Customer Experience Transformation: A member-first mindset to unlock lifetime value
And payers are responding—with 81% saying the pace of digital transformation for their organization is accelerating. To best allocate funds for this transformation and drive benefit for the organization, start with a deep understanding of your member experience. Carefully evaluate digital front doors, apps, and other “silver bullet” transformations as part of larger member-first efforts to drive transformation. Customer Lifetime Value (CLV) acts as a guiding metric to benchmark, plan, and measure progress.
Transformation: Reaching beyond the digital front door
Increasingly, payers shift focus from internal processes and point solutions to the larger picture of member experience. Delivering exceptional experiences requires front-office and back-office transformation—and bringing customers in the “front door” doesn’t guarantee they will stick around.
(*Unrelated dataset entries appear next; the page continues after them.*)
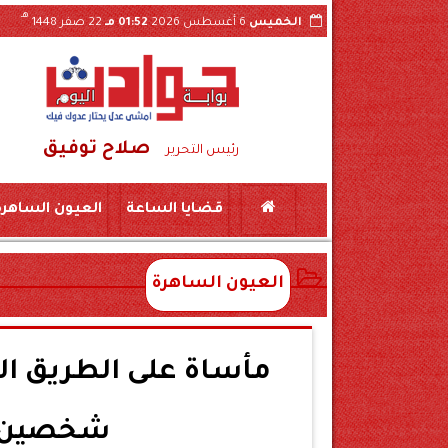
هـ
الخميس
6 أغسطس 2026
01:52 مـ
22 صفر 1448
صلاح توفيق
ل فيديو الواقعة بسوهاج
ضبط لحوم منتهية الصل
رئيس التحرير
قضايا الساعة
العيون الساهرة
العيون الساهرة
مأساة على الطريق ا
شخصين وإ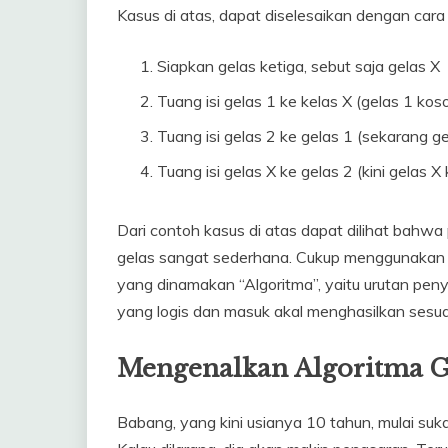
Kasus di atas, dapat diselesaikan dengan cara 
Siapkan gelas ketiga, sebut saja gelas X
Tuang isi gelas 1 ke kelas X (gelas 1 koso
Tuang isi gelas 2 ke gelas 1 (sekarang gel
Tuang isi gelas X ke gelas 2 (kini gelas X 
Dari contoh kasus di atas dapat dilihat bahw
gelas sangat sederhana. Cukup menggunakan ur
yang dinamakan “Algoritma”, yaitu urutan pe
yang logis dan masuk akal menghasilkan sesua
Mengenalkan Algoritma 
Babang, yang kini usianya 10 tahun, mulai su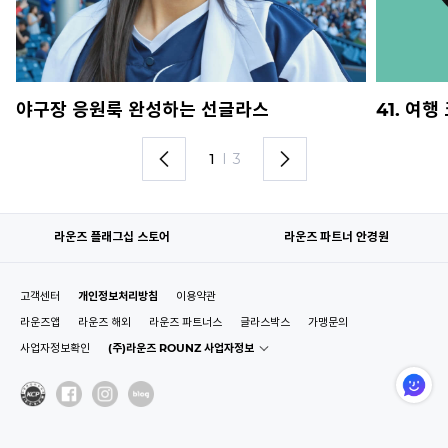
야구장 응원룩 완성하는 선글라스
41. 여
1
I
3
라운즈 플래그십 스토어
라운즈 파트너 안경원
고객센터
개인정보처리방침
이용약관
라운즈앱
라운즈 해외
라운즈 파트너스
글라스박스
가맹문의
사업자정보확인
(주)라운즈 ROUNZ 사업자정보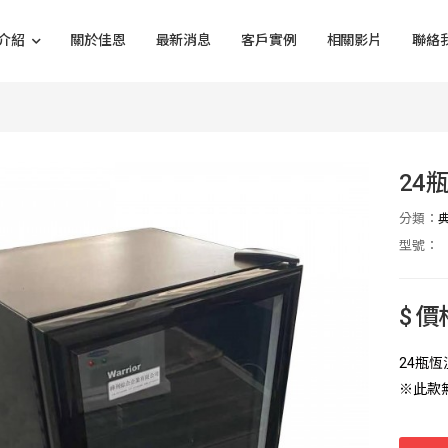
介紹
關於佳恩
最新消息
客戶實例
相關影片
聯絡
24
分類：
型號：
$ 
24瓶
※此款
We define CXT as transforming your values, structures, operations, technology, and culture to obsessively focus on meeting the needs of your customers. These members interact across myriad touchpoints outside of the website or other digital channels along their healthcare journey. The key is to identify and understand the critical moments in the member’s journey to raise awareness of offerings and pre-emptively answer questions to guide your member to choose health plans, programs, health networks, and benefits that best serve them. So, where can you start?
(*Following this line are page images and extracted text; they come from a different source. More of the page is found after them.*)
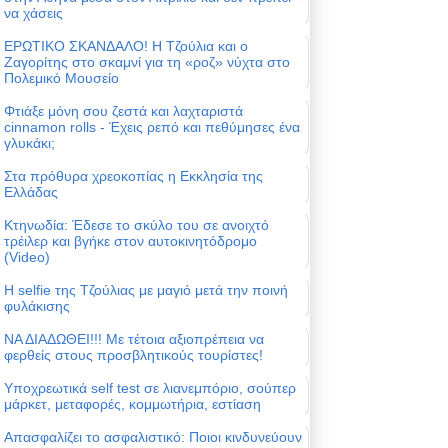
να χάσεις
ΕΡΩΤΙΚΟ ΣΚΑΝΔΑΛΟ! Η Τζούλια και ο
Ζαγορίτης στο σκαμνί για τη «ροζ» νύχτα στο
Πολεμικό Μουσείο
Φτιάξε μόνη σου ζεστά και λαχταριστά
cinnamon rolls - Έχεις ρεπό και πεθύμησες ένα
γλυκάκι;
Στα πρόθυρα χρεοκοπίας η Εκκλησία της
Ελλάδας
Κτηνωδία: Έδεσε το σκύλο του σε ανοιχτό
τρέιλερ και βγήκε στον αυτοκινητόδρομο
(Video)
Η selfie της Τζούλιας με μαγιό μετά την ποινή
φυλάκισης
ΝΑ ΔΙΑΔΩΘΕΙ!!! Με τέτοια αξιοπρέπεια να
φερθείς στους προσβλητικούς τουρίστες!
Υποχρεωτικά self test σε λιανεμπόριο, σούπερ
μάρκετ, μεταφορές, κομμωτήρια, εστίαση
Απασφαλίζει το ασφαλιστικό: Ποιοι κινδυνεύουν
Unlocking the benefits of understanding your member
The member journey is critical, and CXT can be an overwhelming and large investment if thought about as one continuous program. Instead, we recommend using CLV as a metric to aid in understanding and tracking investment in CXT.
How is CLV calculated? Calculating a customer’s lifetime value includes several factors across plans and/or states.
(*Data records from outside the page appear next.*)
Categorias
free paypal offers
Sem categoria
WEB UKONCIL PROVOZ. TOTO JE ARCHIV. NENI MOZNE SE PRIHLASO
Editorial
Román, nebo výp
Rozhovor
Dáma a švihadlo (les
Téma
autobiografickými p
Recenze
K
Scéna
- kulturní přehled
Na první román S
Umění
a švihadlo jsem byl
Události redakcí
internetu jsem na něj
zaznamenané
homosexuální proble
All payers may have slightly different approaches and inputs. We highly recommend customized processes and organization-wide buy-in to set this equation. However, the following are some key criteria to consider as you formulate CLV:
- Average acquisition costs
- Average customer profit
- Member retention rate
- Average lifetime in years
Ignite customer experience transformation
With CLV in hand, we help our clients map their position on an experience transformation roadmap and target their first programmatic changes. Different brands have varying impetuses and different CLV metrics, which require different start points. Some example roadmap ignition points include planning reviews for high CLV areas, upcoming product launches, and customer and employee retention challenges.
The approach drives clear ROI. Helping a client follow this path, we developed and executed a member-first-inspired media strategy grounded in data analytics and digital-buying technology. The result was a 6:1 return on investment and an 11% increase in year-over-year enrollment. Another project created a CXT framework to allow diverse teams to move at the pace needed for implementing member programs, regardless of size and complexity, yielding $2 million in cost avoidance.
Driving these results requires custom solutions, but to start we recommend:
- Take stock of current events that may be driving need (i.e., shift in strategy, brand, mission, or purpose).
- Capture honest answers to “fuzzy” questions (i.e., Is the strategy member first?).
- Assess accountability for member experience—often, it’s distributed, leading to dependencies across teams and business units, and the need for strong cross-functional approaches to enable an end-to-end strategy or plan.